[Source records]
--------------------------------------------------

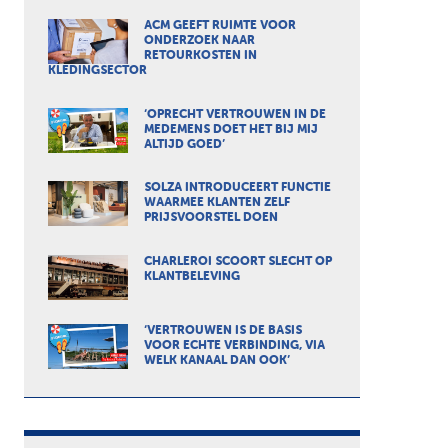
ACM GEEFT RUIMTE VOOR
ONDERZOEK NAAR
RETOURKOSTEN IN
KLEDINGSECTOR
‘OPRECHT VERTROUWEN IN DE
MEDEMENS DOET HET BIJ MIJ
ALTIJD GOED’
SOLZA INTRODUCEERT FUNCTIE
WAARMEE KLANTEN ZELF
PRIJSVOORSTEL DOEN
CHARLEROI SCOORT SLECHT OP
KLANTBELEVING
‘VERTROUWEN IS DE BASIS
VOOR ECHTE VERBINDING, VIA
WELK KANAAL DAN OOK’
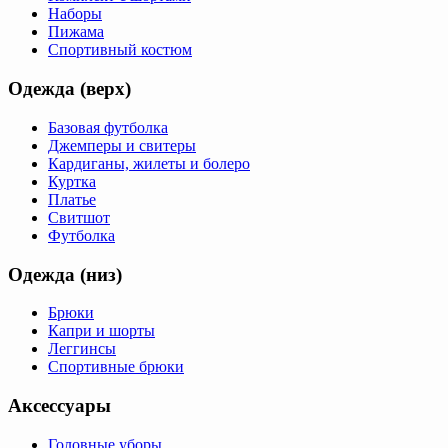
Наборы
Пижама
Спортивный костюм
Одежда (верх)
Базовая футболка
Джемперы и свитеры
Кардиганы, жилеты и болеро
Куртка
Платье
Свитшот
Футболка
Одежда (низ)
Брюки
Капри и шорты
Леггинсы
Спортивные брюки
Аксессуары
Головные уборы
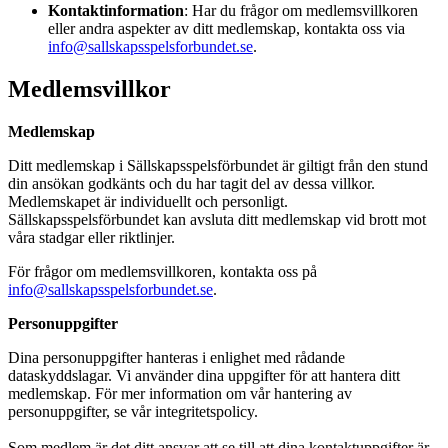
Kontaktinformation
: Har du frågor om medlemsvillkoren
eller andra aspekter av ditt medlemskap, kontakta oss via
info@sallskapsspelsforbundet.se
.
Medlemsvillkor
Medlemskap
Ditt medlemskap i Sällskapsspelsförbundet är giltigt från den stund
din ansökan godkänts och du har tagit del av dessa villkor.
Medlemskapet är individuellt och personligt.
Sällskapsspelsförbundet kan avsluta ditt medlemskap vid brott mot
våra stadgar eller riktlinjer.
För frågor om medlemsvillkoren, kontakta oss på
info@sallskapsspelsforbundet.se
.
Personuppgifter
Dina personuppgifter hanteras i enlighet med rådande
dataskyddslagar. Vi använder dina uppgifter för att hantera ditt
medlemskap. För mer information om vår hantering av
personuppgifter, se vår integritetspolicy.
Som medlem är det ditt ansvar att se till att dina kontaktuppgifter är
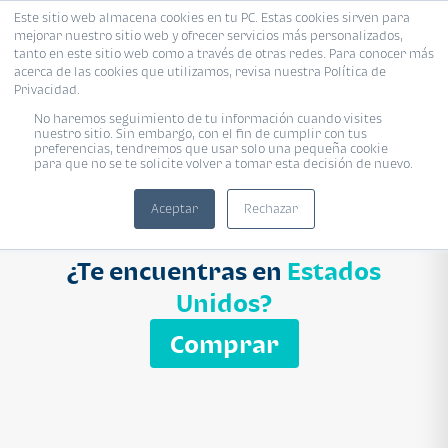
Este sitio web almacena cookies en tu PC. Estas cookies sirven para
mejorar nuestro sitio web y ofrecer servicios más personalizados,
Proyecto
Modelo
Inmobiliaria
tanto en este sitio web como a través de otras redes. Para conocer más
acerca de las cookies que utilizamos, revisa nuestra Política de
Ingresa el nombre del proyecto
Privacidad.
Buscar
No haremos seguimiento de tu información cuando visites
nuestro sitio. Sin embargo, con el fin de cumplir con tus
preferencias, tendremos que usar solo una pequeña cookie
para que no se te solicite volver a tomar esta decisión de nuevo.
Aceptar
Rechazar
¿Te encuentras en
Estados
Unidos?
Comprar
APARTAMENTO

--------------------------------------------------

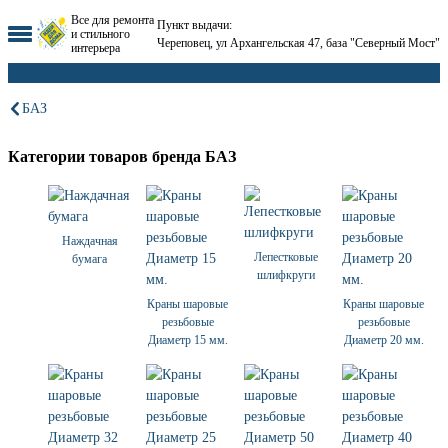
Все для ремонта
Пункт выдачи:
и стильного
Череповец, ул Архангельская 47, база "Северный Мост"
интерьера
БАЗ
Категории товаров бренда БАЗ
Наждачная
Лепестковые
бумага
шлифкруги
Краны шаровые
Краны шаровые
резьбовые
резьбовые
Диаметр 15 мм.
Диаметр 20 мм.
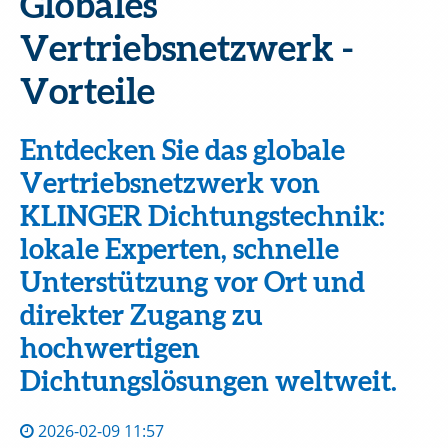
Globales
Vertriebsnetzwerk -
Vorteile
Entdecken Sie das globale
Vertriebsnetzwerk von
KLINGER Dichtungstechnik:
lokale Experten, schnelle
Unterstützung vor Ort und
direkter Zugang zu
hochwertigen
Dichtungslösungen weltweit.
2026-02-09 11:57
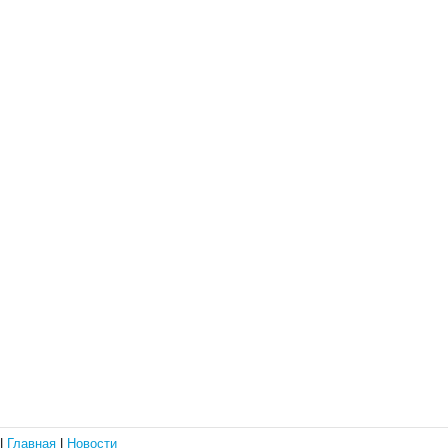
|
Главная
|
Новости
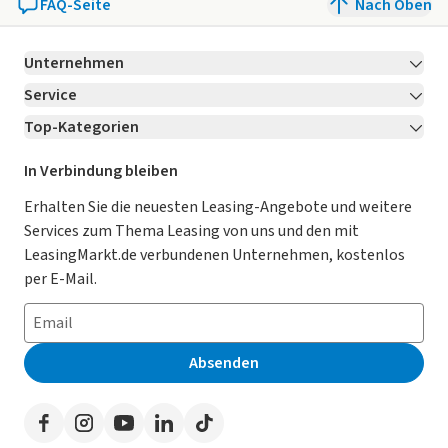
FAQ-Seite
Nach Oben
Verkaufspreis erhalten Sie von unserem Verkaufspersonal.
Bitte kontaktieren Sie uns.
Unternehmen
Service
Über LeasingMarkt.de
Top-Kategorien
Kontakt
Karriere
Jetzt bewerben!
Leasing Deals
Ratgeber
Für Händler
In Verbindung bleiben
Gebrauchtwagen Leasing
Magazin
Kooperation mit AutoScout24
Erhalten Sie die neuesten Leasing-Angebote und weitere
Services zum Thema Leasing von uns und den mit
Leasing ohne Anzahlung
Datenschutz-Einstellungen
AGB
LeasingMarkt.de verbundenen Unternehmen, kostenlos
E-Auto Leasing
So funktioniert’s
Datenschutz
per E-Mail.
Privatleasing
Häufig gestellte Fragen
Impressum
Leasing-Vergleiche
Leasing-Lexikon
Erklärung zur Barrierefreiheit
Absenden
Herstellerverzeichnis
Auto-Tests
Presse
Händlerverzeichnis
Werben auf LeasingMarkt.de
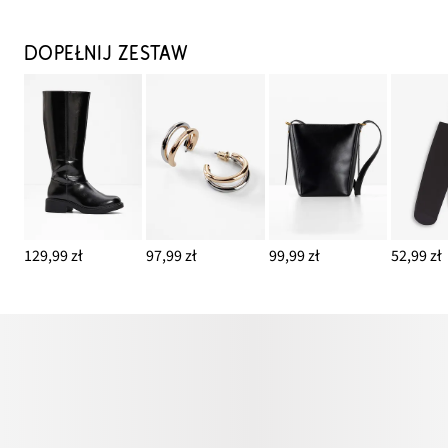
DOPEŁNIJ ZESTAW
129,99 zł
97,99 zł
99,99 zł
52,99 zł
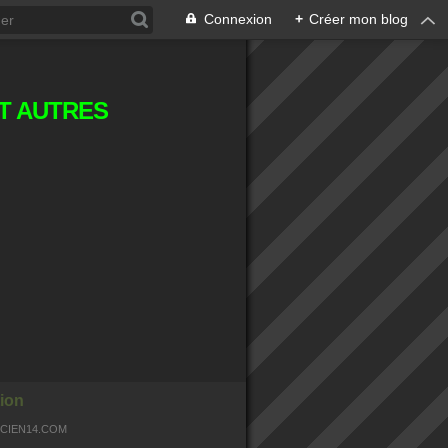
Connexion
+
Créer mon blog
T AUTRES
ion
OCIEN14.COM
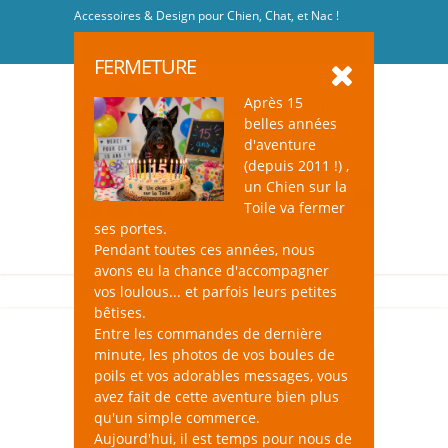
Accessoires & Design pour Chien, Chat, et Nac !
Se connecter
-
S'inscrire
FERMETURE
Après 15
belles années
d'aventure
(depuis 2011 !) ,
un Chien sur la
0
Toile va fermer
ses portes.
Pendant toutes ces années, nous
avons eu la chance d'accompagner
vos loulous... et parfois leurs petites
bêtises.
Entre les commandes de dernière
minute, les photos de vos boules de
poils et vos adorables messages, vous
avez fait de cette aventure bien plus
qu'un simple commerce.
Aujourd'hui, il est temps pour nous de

--------------------------------------------------

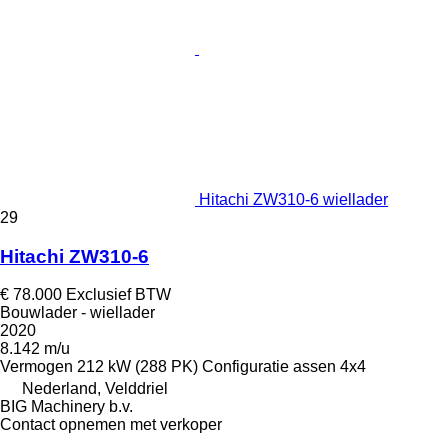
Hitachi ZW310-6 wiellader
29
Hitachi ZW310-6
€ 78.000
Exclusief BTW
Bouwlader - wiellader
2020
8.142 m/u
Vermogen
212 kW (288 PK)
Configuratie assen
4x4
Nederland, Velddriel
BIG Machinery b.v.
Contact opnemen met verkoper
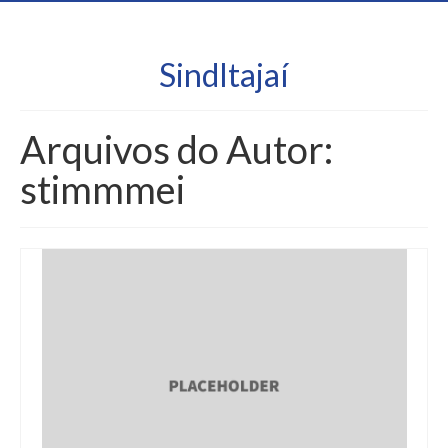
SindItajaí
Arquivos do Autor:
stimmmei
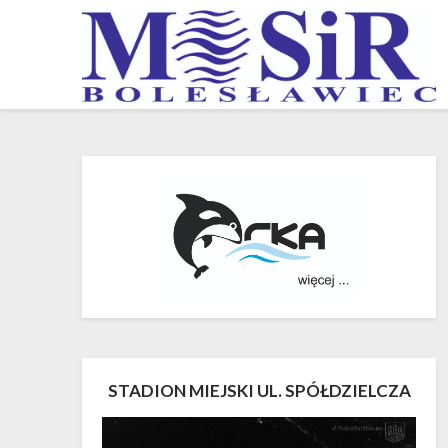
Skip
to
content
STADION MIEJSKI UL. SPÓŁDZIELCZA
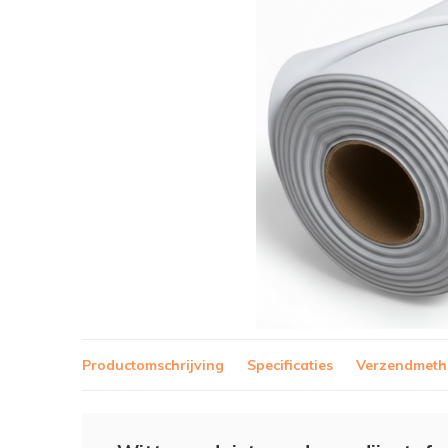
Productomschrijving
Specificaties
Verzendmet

--------------------------------------------------

Requirement: Reproduce the listing starting at the line that contains "Все для ремонта" and ending after the line that contains "OCIEN14.COM", changing "Connexion" to "Se connecter" and leaving everything else unaltered. Omit the pictures from your answer.

Exercise solution:
Все для ремонта
Пункт выдачи:
и стильного
Череповец, ул Архангельская 47, база "Северный Мост"
интерьера
БАЗ
Категории товаров бренда БАЗ
Наждачная
Лепестковые
бумага
шлифкруги
Краны шаровые
Краны шаровые
резьбовые
резьбовые
Диаметр 15 мм.
Диаметр 20 мм.
Globales
Vertriebsnetzwerk -
Vorteile
Entdecken Sie das globale
Vertriebsnetzwerk von
KLINGER Dichtungstechnik:
lokale Experten, schnelle
Unterstützung vor Ort und
direkter Zugang zu
hochwertigen
Dichtungslösungen weltweit.
2026-02-09 11:57
|
Главная
|
Новости
FAQ-Seite
Nach Oben
Verkaufspreis erhalten Sie von unserem Verkaufspersonal.
Bitte kontaktieren Sie uns.
Unternehmen
Service
Über LeasingMarkt.de
Top-Kategorien
Kontakt
Karriere
Jetzt bewerben!
Leasing Deals
Ratgeber
Für Händler
In Verbindung bleiben
Gebrauchtwagen Leasing
Magazin
Kooperation mit AutoScout24
Erhalten Sie die neuesten Leasing-Angebote und weitere
Services zum Thema Leasing von uns und den mit
Leasing ohne Anzahlung
Datenschutz-Einstellungen
AGB
LeasingMarkt.de verbundenen Unternehmen, kostenlos
E-Auto Leasing
So funktioniert’s
Datenschutz
per E-Mail.
Privatleasing
Häufig gestellte Fragen
Impressum
Leasing-Vergleiche
Leasing-Lexikon
Erklärung zur Barrierefreiheit
Absenden
Herstellerverzeichnis
Auto-Tests
Presse
Händlerverzeichnis
Werben auf LeasingMarkt.de
DOPEŁNIJ ZESTAW
129,99 zł
97,99 zł
99,99 zł
52,99 zł
Se connecter
+
Créer mon blog
T AUTRES
ion
OCIEN14.COM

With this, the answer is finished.